Thirdly, mothers can be instrumental in bringing their children to a saving knowledge of Jesus Christ even within a domestic context of unbelief. Mom, maybe you are saying, "Well, my husband is an unbeliever. He is not the spiritual leader." That was the case with Eunice, but she had such a faith that the negative sociological influences exerted upon Timothy seemed to pale into insignificance. Again, her faith shone brightly and, no doubt, countered and corrected the paganistic understanding and practices. Mom, take encouragement. Monica (c. 331-387), the mother of the great Church Father Augustine (354-430), is perhaps the most saintly mother that the Christian Church has ever known. Augustine refers to her in his Confessions. At one time, she was the only believer in her family. For awhile, Augustine lived a life of debauchery and licentiousness, but he could never get away from the force of the prayers and words of his saintly mother Monica. Her prayers and words finally overtook him. He was converted and became one of the most notable of church theologians. Maybe, Mom, your husband, the father of your children, lacks a sincere faith, or maybe he is not the spiritual leader of your home. Take heart. The power and dynamic of your faith can shine through the deepest darkness of your home and into the life of your son or daughter; and through that light, your son or daughter may come to know the light of the knowledge of the glory of God in the face of Jesus Christ.

Preparing children for Christian service

Fourthly, mothers can be instrumental in guiding their children into Christian service. Again, I surmise that Timothy was thrust into the Christian ministry, and subsequently used effectively by the Spirit, as a result of the godly influence of his mother and grandmother. Mom, you can be used of God to prepare your son or daughter for some ministry; and God may use them to make a powerful impact on this age, and even on the ages to come. I believe that the highest vocation is that of the Christian ministry. I know that some Christians may not share this conviction. Moms (and dads) may have grand dreams of their children becoming lawyers, doctors, politicians, etc. How many Christian parents have the desire for their son or daughter to enter into the Lord's work? Robert Moffat (1795-1883), the Scottish missionary to South Africa, acknowledged that he became a missionary through the influence of his mother. I am personally encouraged by my own mother's response to my involvement in Christian ministry. She continually expresses how proud she is that her son is a minister of the Gospel. Parents should be proud of their children entering the Lord's work; and parents can be instrumental in guiding their children into that work.

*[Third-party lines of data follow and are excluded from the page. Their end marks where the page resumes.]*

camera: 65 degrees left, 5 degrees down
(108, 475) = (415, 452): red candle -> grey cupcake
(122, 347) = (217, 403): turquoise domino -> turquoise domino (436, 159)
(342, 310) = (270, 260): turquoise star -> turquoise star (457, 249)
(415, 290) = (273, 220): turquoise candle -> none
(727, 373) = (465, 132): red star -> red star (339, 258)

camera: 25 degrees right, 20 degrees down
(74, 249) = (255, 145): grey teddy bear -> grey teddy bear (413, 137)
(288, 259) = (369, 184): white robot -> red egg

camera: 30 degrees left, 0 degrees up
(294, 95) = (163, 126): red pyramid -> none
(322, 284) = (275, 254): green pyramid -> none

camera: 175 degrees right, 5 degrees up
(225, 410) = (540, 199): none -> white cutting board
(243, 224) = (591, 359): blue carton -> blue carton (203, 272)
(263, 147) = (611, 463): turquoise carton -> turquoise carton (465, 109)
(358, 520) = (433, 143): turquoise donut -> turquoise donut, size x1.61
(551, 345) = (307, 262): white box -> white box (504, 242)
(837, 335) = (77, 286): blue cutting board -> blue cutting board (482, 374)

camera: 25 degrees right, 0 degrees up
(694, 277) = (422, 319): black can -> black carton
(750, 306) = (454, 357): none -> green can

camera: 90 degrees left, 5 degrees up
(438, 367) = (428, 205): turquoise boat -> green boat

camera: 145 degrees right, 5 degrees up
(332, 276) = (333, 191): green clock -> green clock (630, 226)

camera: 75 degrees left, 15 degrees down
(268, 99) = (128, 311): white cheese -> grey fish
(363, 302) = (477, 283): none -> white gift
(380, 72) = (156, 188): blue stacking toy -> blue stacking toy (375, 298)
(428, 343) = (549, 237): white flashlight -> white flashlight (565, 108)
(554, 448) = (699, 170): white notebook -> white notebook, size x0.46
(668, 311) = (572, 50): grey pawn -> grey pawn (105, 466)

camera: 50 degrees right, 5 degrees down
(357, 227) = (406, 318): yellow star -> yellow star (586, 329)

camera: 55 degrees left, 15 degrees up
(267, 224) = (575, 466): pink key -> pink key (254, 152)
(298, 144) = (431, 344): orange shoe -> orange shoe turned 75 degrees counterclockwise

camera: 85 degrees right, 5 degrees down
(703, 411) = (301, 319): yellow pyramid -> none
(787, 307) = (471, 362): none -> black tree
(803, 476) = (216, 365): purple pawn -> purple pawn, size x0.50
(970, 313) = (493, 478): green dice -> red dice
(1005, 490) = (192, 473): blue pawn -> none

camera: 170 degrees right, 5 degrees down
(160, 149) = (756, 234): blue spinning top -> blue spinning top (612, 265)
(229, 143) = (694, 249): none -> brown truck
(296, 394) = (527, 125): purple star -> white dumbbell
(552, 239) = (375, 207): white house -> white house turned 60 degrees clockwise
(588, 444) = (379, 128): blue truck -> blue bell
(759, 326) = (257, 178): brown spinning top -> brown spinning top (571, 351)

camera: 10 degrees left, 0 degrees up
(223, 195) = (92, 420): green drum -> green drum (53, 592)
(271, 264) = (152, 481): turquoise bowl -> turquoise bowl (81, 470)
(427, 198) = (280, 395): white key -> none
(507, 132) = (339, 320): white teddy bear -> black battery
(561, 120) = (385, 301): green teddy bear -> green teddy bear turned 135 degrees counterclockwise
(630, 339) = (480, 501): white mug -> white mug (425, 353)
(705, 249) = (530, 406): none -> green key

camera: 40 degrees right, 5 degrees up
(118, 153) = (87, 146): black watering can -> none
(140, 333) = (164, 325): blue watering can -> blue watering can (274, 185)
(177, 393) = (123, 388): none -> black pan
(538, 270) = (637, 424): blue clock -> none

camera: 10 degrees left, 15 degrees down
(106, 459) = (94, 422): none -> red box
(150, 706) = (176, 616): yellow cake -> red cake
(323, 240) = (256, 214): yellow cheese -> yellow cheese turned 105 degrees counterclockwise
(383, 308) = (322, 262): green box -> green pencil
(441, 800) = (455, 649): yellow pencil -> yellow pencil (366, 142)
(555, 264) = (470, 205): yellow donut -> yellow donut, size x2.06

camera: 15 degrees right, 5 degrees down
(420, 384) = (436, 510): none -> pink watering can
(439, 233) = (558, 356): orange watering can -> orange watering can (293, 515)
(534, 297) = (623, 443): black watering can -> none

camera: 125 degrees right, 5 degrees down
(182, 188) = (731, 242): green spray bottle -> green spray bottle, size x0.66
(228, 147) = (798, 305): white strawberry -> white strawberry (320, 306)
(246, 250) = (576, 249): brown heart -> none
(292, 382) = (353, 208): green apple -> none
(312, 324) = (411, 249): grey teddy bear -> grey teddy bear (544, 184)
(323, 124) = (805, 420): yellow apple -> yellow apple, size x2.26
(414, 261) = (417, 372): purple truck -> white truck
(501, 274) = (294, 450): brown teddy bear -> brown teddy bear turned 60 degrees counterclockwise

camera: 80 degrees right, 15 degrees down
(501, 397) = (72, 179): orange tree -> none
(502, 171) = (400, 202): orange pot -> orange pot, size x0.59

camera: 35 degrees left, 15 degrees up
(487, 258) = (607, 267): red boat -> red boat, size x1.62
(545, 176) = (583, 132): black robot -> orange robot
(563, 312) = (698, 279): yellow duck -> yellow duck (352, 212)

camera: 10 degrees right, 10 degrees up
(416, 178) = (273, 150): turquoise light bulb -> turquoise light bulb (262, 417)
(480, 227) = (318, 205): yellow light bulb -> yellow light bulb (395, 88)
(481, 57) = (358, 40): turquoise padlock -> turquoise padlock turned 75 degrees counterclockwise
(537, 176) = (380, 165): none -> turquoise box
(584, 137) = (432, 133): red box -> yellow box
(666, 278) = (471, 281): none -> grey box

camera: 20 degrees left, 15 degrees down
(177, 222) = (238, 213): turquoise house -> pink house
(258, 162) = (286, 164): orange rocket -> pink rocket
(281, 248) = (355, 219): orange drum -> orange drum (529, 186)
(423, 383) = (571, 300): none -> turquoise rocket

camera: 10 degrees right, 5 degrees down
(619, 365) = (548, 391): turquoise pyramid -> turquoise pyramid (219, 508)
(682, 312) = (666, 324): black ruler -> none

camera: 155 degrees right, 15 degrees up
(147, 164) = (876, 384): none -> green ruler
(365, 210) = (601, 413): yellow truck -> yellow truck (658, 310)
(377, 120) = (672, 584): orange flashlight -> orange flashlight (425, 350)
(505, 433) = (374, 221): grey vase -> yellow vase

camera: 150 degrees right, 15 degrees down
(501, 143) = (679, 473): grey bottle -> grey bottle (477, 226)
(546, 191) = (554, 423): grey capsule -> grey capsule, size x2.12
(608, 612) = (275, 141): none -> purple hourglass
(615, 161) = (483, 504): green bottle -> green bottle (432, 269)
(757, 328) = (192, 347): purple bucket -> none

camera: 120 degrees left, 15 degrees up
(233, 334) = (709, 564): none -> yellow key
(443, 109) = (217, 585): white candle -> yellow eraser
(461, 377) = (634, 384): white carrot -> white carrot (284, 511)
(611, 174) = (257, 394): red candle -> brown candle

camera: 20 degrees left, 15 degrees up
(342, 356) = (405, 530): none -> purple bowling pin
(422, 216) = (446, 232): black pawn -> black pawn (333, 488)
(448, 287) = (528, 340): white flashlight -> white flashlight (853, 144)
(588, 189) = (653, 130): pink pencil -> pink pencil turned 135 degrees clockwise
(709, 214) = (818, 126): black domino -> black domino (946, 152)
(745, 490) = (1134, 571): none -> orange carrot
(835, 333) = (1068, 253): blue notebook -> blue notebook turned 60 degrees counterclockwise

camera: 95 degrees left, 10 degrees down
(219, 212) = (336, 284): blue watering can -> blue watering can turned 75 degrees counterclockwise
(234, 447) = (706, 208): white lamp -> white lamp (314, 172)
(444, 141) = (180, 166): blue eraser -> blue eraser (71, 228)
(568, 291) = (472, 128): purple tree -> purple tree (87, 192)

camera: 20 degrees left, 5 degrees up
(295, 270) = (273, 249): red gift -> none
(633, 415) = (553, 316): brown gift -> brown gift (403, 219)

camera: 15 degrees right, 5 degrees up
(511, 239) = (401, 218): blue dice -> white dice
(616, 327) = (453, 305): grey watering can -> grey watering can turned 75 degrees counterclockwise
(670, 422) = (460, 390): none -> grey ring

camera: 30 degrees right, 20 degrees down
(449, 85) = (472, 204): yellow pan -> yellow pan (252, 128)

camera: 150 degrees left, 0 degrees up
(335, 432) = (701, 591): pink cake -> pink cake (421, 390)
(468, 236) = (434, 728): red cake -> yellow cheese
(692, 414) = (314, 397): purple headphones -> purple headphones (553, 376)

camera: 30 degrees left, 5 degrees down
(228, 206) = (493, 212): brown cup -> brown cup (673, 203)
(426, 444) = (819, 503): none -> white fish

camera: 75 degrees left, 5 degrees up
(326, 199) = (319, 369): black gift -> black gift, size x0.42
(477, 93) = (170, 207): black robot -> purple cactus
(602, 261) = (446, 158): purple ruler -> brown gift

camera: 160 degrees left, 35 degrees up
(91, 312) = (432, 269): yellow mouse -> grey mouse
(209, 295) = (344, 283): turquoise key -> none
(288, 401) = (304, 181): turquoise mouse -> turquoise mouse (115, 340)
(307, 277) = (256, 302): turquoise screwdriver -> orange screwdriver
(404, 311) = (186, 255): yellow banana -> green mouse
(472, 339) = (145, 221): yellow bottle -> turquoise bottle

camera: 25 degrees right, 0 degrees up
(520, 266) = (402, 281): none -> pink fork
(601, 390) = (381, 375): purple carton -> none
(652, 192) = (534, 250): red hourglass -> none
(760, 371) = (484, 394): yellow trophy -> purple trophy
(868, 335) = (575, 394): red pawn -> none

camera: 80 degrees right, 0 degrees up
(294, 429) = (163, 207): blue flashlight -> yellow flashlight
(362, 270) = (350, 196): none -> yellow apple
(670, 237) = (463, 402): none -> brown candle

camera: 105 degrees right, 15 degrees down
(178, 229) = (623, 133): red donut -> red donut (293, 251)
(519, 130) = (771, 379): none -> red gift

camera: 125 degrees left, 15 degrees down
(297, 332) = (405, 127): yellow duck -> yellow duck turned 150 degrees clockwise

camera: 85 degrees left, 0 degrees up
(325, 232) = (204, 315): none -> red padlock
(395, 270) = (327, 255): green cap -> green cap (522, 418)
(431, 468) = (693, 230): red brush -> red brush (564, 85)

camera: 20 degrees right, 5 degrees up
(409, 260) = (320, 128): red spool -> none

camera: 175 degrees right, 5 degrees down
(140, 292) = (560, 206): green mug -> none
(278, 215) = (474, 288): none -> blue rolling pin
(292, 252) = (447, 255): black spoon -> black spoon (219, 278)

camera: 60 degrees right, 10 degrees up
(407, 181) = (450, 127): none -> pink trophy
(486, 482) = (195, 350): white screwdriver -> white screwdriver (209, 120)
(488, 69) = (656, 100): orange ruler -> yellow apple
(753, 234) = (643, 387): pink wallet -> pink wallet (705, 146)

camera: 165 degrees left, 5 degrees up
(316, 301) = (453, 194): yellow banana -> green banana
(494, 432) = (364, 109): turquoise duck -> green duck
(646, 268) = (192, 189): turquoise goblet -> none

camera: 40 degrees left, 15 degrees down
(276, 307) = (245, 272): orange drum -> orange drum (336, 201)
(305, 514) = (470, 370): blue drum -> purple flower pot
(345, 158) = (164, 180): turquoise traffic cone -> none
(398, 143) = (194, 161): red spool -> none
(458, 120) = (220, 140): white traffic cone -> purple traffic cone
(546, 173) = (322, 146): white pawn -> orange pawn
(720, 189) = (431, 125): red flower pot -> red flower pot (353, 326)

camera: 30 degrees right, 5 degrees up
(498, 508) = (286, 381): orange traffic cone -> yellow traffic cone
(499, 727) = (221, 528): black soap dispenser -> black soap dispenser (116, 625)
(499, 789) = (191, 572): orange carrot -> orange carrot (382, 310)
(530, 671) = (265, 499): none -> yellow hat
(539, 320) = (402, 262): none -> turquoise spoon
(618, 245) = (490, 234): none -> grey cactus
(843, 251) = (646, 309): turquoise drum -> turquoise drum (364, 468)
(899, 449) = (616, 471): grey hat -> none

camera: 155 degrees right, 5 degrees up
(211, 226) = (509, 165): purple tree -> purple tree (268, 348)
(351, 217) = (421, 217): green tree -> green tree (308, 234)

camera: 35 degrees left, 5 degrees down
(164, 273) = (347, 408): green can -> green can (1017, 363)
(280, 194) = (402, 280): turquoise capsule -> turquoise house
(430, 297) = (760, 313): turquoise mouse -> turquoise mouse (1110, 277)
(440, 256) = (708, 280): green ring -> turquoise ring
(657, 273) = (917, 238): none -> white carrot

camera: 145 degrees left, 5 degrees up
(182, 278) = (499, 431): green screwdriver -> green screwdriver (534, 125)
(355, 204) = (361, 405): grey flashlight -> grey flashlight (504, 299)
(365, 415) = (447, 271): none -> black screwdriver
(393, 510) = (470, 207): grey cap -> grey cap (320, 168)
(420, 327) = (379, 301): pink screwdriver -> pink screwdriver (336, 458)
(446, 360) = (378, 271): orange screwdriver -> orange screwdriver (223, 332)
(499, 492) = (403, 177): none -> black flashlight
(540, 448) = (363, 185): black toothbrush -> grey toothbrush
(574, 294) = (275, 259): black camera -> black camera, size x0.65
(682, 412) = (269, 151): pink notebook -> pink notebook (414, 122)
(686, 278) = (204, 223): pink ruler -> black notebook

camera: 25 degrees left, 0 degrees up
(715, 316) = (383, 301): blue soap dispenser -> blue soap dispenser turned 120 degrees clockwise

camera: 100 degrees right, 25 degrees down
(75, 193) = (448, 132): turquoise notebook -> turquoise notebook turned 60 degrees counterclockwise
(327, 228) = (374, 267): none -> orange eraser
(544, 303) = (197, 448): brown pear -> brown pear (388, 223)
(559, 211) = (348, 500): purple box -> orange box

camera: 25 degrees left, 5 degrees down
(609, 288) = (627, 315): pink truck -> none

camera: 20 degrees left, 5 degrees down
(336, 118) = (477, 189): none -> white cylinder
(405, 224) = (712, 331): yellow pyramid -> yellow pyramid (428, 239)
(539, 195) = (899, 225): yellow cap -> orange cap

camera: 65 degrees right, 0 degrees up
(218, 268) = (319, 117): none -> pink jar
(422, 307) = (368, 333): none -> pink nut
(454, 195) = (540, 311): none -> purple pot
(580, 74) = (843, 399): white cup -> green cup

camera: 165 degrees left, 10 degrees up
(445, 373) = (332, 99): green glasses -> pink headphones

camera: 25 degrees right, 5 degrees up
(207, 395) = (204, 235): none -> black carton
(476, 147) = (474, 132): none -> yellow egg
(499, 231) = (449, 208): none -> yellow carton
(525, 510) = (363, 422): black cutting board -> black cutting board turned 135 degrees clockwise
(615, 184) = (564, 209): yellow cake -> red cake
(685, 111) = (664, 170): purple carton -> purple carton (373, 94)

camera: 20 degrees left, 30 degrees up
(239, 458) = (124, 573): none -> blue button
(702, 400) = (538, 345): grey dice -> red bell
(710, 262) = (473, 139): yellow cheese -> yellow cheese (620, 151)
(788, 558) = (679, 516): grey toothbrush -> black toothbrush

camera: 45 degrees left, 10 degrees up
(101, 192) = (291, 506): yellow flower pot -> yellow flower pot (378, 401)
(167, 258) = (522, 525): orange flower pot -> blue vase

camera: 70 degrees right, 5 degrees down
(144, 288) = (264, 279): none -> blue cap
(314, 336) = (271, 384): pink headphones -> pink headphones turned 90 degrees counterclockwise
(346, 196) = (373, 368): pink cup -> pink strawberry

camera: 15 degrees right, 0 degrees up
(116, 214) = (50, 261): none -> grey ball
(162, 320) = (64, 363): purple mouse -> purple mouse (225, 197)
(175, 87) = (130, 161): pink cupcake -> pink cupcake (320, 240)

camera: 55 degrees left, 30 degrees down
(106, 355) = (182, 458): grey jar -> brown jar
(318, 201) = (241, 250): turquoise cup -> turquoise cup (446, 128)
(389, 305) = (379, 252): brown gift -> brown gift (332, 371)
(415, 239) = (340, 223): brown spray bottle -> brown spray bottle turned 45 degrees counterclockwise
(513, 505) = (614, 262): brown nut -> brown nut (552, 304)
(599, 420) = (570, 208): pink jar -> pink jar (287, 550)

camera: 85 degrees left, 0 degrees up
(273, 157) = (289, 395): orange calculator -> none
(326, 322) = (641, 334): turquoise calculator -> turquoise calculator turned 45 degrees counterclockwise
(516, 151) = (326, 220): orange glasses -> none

John Wannamaker (1838-1922), an American merchant, philanthropist, and Sunday School promoter, wrote a letter in the twilight of his life, when he had withdrawn from the great store that he had built and from his many public duties. The contents of his letter succinctly summarizes the essence of the central place of a mother in a son or daughter's life. He wrote, "My first love was my mother, and my first home was on her breast. My first bed was upon her bosom. Leaning my arms upon her knees I learned my first prayers. A bright lamp she lit in my soul, that never dies down nor goes out, though the winds and the waves of fourscore years have swept over me. Sitting in my mother's old armchair which she loved because her firstborn son gave it to her forty years ago, I am writing this in the evening twilight. With the darkness falling I seem to lose myself in a flood of memories, and to feel that the arms of the chair have loosed themselves to become my very own mother's arms around me again, drawing me to her bosom, the happiest place on the earth, just as she used to do in the days and nights long gone by. I feel the touch of her little hand on my brow, and I hear her voice as she smoothes my hair and calls me her boy, her very own boy."

Let us truly thank the Lord for every remembrance of our mothers, and may their faith greatly inspire us.